• Dataset records:
☆ ☆ ☆ ☆
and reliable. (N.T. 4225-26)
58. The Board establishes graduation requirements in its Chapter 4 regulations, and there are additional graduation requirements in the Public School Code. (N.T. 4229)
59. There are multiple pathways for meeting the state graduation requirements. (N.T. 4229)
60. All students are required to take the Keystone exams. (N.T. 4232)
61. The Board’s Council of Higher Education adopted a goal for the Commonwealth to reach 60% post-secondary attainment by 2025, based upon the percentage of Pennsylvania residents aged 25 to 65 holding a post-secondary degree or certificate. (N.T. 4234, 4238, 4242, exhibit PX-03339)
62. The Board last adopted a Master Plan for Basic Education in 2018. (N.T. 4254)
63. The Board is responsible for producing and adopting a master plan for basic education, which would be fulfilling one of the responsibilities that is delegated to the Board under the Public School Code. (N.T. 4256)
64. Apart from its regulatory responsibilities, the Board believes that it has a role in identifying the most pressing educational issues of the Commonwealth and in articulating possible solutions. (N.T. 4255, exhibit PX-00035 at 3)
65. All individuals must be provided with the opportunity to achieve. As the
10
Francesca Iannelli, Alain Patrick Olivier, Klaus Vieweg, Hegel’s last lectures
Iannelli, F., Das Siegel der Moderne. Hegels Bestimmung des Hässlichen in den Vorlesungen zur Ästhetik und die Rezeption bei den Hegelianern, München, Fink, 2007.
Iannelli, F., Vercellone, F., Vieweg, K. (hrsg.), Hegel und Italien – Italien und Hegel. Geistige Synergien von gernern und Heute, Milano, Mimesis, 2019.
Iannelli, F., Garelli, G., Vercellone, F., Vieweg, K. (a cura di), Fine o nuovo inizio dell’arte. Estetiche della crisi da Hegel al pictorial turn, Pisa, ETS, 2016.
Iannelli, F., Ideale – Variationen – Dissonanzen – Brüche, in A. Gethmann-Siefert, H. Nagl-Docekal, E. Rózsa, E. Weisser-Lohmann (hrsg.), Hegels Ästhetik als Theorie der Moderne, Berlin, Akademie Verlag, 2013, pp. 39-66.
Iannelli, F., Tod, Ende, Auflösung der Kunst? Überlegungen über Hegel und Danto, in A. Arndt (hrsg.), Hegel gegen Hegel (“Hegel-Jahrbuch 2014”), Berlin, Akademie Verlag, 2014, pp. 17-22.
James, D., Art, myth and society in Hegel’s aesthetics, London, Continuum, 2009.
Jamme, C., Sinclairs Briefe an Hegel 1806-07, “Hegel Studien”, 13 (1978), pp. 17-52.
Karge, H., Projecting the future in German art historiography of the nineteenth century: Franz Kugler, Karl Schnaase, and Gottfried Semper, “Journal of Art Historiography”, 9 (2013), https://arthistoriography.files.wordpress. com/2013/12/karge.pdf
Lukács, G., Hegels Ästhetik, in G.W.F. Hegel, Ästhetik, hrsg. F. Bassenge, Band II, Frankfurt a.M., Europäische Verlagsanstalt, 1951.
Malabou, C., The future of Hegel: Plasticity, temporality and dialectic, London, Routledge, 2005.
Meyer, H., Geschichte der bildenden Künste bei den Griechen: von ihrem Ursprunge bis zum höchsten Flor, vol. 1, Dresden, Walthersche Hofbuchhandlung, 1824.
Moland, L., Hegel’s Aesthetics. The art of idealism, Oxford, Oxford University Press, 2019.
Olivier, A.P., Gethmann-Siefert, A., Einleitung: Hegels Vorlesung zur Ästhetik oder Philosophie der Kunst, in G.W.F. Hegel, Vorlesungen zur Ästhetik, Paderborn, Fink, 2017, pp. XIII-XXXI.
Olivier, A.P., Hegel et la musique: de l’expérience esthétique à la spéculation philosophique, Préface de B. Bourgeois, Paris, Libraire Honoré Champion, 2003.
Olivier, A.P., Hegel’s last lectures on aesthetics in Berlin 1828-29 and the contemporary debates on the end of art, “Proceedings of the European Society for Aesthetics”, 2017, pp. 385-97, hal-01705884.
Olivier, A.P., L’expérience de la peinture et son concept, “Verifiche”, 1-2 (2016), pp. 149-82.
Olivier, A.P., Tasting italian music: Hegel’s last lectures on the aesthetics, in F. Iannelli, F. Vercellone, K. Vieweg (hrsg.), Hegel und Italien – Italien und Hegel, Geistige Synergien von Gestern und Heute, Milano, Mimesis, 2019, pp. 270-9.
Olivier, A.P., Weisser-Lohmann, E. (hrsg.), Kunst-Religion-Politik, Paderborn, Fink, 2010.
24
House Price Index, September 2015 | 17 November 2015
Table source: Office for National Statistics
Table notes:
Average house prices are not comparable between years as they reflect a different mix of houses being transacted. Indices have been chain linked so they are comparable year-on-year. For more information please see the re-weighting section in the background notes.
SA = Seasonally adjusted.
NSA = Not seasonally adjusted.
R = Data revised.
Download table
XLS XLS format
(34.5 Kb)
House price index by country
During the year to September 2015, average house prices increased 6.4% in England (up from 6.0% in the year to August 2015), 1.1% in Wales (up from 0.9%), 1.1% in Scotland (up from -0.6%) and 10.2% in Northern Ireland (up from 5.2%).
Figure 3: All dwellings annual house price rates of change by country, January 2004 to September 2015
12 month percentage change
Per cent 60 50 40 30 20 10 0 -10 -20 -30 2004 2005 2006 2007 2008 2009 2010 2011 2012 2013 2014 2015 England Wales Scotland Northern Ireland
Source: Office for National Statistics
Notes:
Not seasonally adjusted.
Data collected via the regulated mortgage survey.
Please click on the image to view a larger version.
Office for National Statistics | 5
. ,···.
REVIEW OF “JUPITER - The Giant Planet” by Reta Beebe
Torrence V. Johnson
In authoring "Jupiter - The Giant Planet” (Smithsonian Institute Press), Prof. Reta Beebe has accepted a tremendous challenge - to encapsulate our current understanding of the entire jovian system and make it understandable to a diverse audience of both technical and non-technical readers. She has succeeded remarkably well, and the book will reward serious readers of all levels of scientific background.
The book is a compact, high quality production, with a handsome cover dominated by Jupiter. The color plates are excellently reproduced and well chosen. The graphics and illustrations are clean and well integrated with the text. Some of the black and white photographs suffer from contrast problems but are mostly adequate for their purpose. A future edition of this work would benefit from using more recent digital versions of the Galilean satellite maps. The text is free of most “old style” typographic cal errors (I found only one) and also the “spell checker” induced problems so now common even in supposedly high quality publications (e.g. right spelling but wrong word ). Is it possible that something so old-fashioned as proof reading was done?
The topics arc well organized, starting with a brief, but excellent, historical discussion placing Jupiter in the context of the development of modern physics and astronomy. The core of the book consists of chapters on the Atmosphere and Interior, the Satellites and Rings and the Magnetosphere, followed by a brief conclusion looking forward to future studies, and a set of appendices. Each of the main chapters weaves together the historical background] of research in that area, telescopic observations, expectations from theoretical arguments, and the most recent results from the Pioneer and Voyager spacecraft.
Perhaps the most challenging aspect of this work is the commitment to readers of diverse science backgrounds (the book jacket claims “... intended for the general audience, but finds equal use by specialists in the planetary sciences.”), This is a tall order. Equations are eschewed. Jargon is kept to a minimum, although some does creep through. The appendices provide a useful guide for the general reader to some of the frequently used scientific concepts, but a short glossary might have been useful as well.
☆ ☆ ☆ ☆
• What you are asked to do:
Pull out all lines of the data with the string "lectures".

• Written answer:
Francesca Iannelli, Alain Patrick Olivier, Klaus Vieweg, Hegel’s last lectures
Olivier, A.P., Hegel’s last lectures on aesthetics in Berlin 1828-29 and the contemporary debates on the end of art, “Proceedings of the European Society for Aesthetics”, 2017, pp. 385-97, hal-01705884.
Olivier, A.P., Tasting italian music: Hegel’s last lectures on the aesthetics, in F. Iannelli, F. Vercellone, K. Vieweg (hrsg.), Hegel und Italien – Italien und Hegel, Geistige Synergien von Gestern und Heute, Milano, Mimesis, 2019, pp. 270-9.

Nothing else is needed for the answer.